The Case for Growth
As Kenway celebrates its 10th Anniversary this month, there is no doubt much time spent on reflection on past failures, accomplishments and the many lessons learned from both. Much of this quarter’s newsletter hearkens the past, celebrates it and cements Kenway’s place in Chicago’s consulting services industry. I take great pride in the kind words written by my fellow Kenway employees who write about their experience wearing both the hat of an employee, but also the hat of an employer as, in many ways, each of us has helped shape what Kenway Consulting has become today.
When I think of my professional career, I realize that I have consistently been given the feedback that I don’t take the time to enjoy success, and that I spend too much energy on my weaknesses and not enough time on my strengths. Well, after years of hearing that feedback and frankly not doing much about it, I’ve decided that the feedback isn’t so much a call to action, as it is simply a statement of fact. And you know what? I’m ok with it. I don’t mind focusing on my weaknesses. Heck, it keeps me busy, since the list is long! So, in line with my pension for improvement, I’m going to look at the past ten years and reflect less on the many pride-filled successes and more on the missed opportunities upon which we must capitalize in the next month, the next year and the next decade. In a word, it is growth. Growth, not as a goal, but as a necessary outcome of doing what we do. Now, we have grown every year in our ten year existence. So, in a way, the outcome has already been achieved. However, my hope is that in the days that are ahead, we are intentional about it, and less accidental, and capitalize on Kenway’s potential, which I believe has been far greater than our actual performance to date.

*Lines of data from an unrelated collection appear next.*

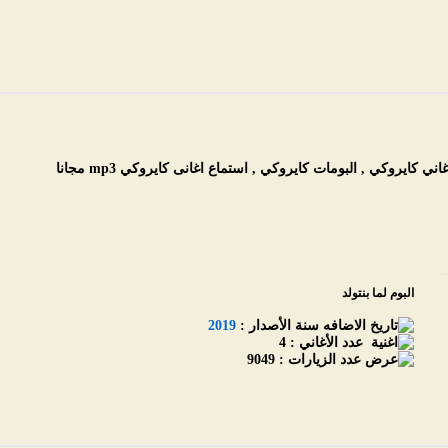
 كايروكي , البومات كايروكي , استماع اغانى كايروكي mp3 مجانا
البوم لما بنتولد
سنة الأصدار :
2019
عدد الأغاني :
4
عدد الزيارات :
9049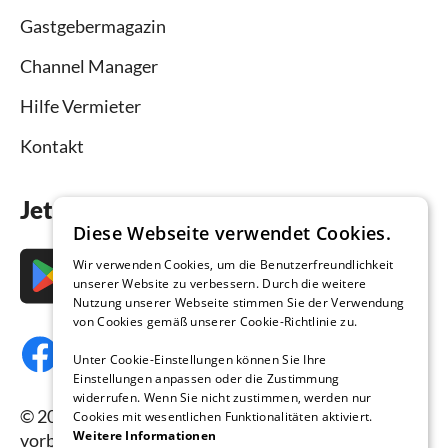
Gastgebermagazin
Channel Manager
Hilfe Vermieter
Kontakt
Jetzt die App downloaden
Diese Webseite verwendet Cookies.
Wir verwenden Cookies, um die Benutzerfreundlichkeit
unserer Website zu verbessern. Durch die weitere
Nutzung unserer Webseite stimmen Sie der Verwendung
von Cookies gemäß unserer Cookie-Richtlinie zu.
Unter Cookie-Einstellungen können Sie Ihre
Einstellungen anpassen oder die Zustimmung
widerrufen. Wenn Sie nicht zustimmen, werden nur
© 2026 Ferienhausmiete.de, alle Rechte
Cookies mit wesentlichen Funktionalitäten aktiviert.
Weitere Informationen
vorbehalten.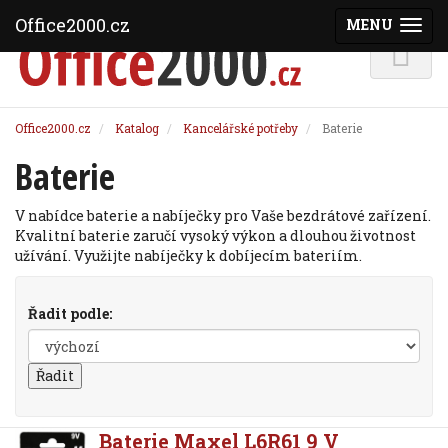
Office2000.cz
MENU
(ZOBRAZI
Office2000.cz
Katalog
Kancelářské potřeby
Baterie
Baterie
V nabídce baterie a nabíječky pro Vaše bezdrátové zařízení.
Kvalitní baterie zaručí vysoký výkon a dlouhou životnost
užívání. Využijte nabíječky k dobíjecím bateriím.
Řadit podle:
Baterie Maxel L6R61 9 V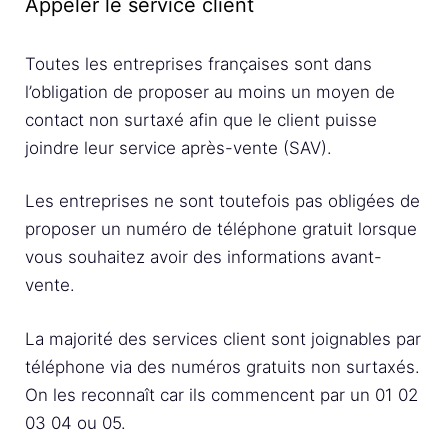
Appeler le service client
Toutes les entreprises françaises sont dans
l’obligation de proposer au moins un moyen de
contact non surtaxé afin que le client puisse
joindre leur service après-vente (SAV).
Les entreprises ne sont toutefois pas obligées de
proposer un numéro de téléphone gratuit lorsque
vous souhaitez avoir des informations avant-
vente.
La majorité des services client sont joignables par
téléphone via des numéros gratuits non surtaxés.
On les reconnaît car ils commencent par un 01 02
03 04 ou 05.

This past week, I sat down one-on-one with the Chair of a CEO Peer Group in which I’ve been a member for the past two years. I was speaking to her about our growth, and she asked me, “Why is Growth Important to Kenway?” And for about one minute, I was stumped. I honestly didn’t have a ready-made answer. Growth’s importance to Kenway is not to increase revenues, or to hire more people, or to diversify our client base or even to create opportunities for promotion by going from a smaller company to a larger company. Sure, those are all great outcomes, but they are not the things upon which we base our success. So, as I sat there dumbfounded without an answer, she asked a follow-up question, “You have always said that you started the company for which you always wanted to work, why is growth important for that company?” Then, it hit me.
I started Kenway Consulting because I believed there was an alternative to what I was seeing in the consulting landscape. I felt there was a way to focus on delivery, and let sales and growth be by-products of being good and spreading the word. I felt there was a way to focus on always doing right, even if that meant dips in revenue, believing that in the long run, growth would result from the integrity and good will that permeated. I felt there was a way to hire and retain talented personnel by focusing less on corporate goals, and more on the unique personal and professional goals of each employee. These were the attributes of the company for which I always wanted to work.
So what is the case for growth? To me, there are still far too many companies that get burned by consulting firms who over-promise and under-deliver. There are far too many consulting firms who sell services to their clients that, frankly, aren’t needed. And there are far too many great employees out there who work for these consulting firms, and day dream about the company for whom they always wanted to work, and might not believe exists. This is our case for growth. To spread the word to the people who may be a fit at Kenway. And to spread the word to companies who could benefit from what we provide. It is my belief that we have barely scratched the surface on both camps.
So, back to my one-on-one last week, my answer was an impassioned stream of consciousness focused on the sadness I felt for the companies that got burned in the past ten years going with the over-sellers and under-deliverers, and for the many good people who work for the companies doing the over-selling. Mix all that with a little “woe is me” that Kenway isn’t winning the business and hiring these people, and it brought me to my case for growth. And here it is:
Kenway needs to grow as a moral imperative. We need to grow because it is the right thing to do: for the companies with whom we do business and the people we hire. The case is as simple as that.